*What the task asks*
Begin at the top of the listing below. Write each line out exactly, ending with the line that holds "text [150, 1163, 1125, 1470]".

*Materials provided*
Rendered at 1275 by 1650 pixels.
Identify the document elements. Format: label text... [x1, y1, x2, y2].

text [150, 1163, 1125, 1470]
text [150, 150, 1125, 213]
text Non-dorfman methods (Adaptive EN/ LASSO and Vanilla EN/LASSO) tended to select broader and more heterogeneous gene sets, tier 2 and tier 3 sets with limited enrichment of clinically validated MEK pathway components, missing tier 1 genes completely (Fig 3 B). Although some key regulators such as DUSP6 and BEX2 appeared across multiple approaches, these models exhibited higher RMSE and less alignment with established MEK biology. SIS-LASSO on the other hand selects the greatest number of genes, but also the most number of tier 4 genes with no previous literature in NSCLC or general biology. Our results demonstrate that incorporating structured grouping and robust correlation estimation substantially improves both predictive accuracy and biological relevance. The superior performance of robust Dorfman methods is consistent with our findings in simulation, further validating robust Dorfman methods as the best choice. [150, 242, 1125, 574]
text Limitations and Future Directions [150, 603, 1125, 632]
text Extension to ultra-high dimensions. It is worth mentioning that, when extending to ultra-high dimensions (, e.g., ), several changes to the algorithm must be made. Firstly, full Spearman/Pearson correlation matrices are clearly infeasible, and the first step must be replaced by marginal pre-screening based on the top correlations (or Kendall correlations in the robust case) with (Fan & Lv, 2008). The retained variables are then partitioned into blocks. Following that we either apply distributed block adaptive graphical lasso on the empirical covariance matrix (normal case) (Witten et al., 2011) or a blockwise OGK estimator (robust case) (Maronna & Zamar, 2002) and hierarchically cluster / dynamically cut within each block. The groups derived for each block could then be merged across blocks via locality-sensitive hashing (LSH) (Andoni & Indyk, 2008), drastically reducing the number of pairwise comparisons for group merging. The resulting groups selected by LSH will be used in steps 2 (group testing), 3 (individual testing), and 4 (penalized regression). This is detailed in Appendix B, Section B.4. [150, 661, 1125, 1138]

*Answer to this task*
Rendered at 1275 by 1650 pixels.
Identify the document elements. Format: label text... [x1, y1, x2, y2].

text [150, 1163, 1125, 1470]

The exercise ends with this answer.